» **EXERCISES**:
[1] In the Cadillac ELR news item, what did GM's press release give as the cost of adding the new model to Detroit-Hamtramck?
[2] Resume the Cadillac ELR news item, picking up right after its last sentence.

» **PROVIDED TEXT**:
------------------------------------------------------------------------

General Motors confirmed yesterday that it would build the 2014 Cadillac ELR range-extended electric luxury coupe at its Detroit-Hamtramck plant, on the same line that builds the ELR's Chevrolet Volt sibling.

While this had long been discussed in the industry, GM made it official with an announcement that said preparations for ELR assembly "will soon be under way," and that production itself would begin late next year.

The announcement was made by Mark Reuss, president of GM North America.

The company's press release pegged the cost of adding the new model to Detroit-Hamtramck at $35 million, bringing GM's total investment in the plant since December 2009 to more than $560 million.

As well as the Volt, Detroit-Hamtramck builds the 2013 Chevrolet Malibu mid-size sedan, one of two sites to do so.

The plant is now being tooled up for production of the 2014 Chevrolet Impala full-size sedan as well.

------------------------------------------------------------------------

» **GIVEN DATA**:
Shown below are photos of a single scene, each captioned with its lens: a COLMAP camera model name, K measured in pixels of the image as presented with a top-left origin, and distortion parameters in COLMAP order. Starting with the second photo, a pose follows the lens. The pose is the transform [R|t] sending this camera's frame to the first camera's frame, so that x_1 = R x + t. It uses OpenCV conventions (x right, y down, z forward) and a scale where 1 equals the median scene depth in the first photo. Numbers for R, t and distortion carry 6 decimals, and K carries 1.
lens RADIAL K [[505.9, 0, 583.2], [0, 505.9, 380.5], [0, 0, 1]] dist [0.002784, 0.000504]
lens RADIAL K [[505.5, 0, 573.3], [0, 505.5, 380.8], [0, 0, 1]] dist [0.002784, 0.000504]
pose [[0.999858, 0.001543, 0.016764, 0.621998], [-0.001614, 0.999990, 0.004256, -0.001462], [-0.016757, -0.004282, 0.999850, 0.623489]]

------------------------------------------------------------------------

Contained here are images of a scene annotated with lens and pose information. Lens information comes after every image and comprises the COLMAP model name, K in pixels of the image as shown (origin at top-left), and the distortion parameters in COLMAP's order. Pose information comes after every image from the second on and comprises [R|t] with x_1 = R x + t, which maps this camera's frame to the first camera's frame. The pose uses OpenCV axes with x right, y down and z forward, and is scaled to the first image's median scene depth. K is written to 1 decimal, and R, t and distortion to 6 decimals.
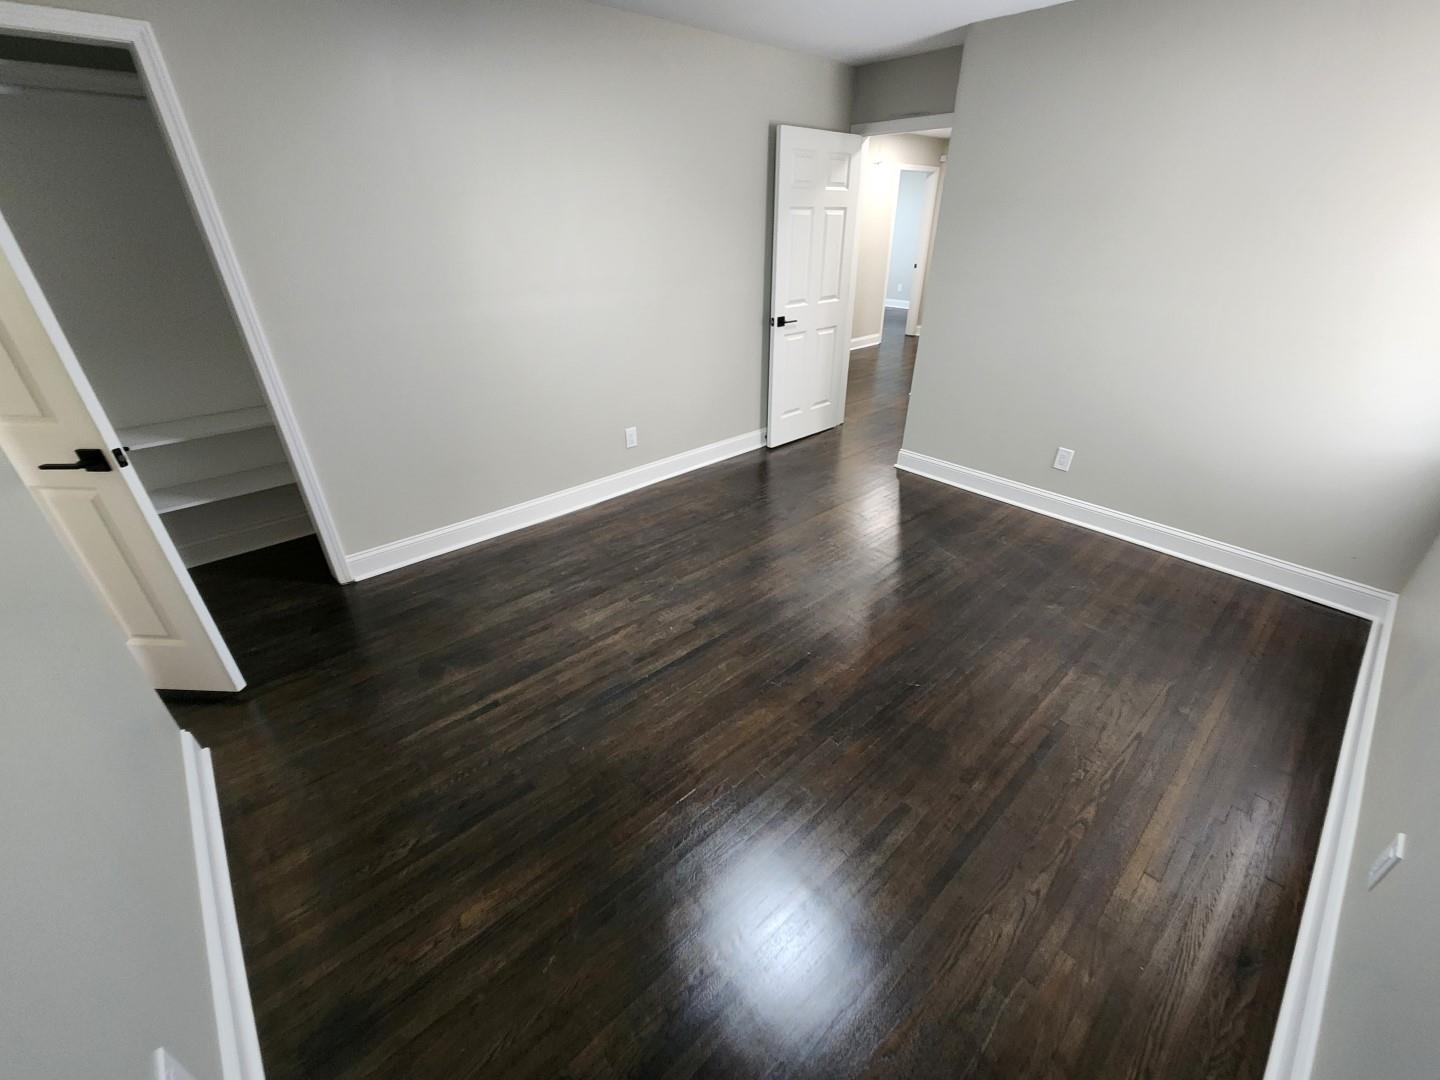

------------------------------------------------------------------------

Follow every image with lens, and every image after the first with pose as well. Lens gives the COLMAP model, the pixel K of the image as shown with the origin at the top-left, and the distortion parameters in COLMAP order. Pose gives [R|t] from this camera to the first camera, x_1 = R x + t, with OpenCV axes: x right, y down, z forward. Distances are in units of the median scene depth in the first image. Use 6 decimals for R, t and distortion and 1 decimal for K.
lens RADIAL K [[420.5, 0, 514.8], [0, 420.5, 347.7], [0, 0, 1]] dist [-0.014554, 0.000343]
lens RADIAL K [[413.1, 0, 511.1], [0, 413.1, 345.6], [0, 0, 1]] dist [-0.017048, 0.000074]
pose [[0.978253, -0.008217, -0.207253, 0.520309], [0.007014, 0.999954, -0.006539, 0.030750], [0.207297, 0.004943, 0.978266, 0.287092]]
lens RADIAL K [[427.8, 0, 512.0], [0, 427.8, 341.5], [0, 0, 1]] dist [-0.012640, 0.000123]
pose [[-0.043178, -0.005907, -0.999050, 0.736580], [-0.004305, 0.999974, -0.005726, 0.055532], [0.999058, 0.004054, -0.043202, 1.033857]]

------------------------------------------------------------------------

» **ANSWERS BY ITEM**:
[1] $35 million

[2]
GM's release also noted that the Cadillac ELR will be the first two-door car built at the plant since the 1999 Cadillac Eldorado.

The 2014 Cadillac ELR is the production version of the Cadillac Converj concept first shown at the 2009 Detroit Auto Show. It was approved for production in August 2011.

It is expected to use an upgraded version of the same Voltec range-extended electric powertrain as the Chevy Volt.

A lithium-ion battery provides 30 to 40 miles of all-electric range, after which a range-extending internal combustion engine switches on to turn a generator that provides electricity to the motor that drives the front wheels.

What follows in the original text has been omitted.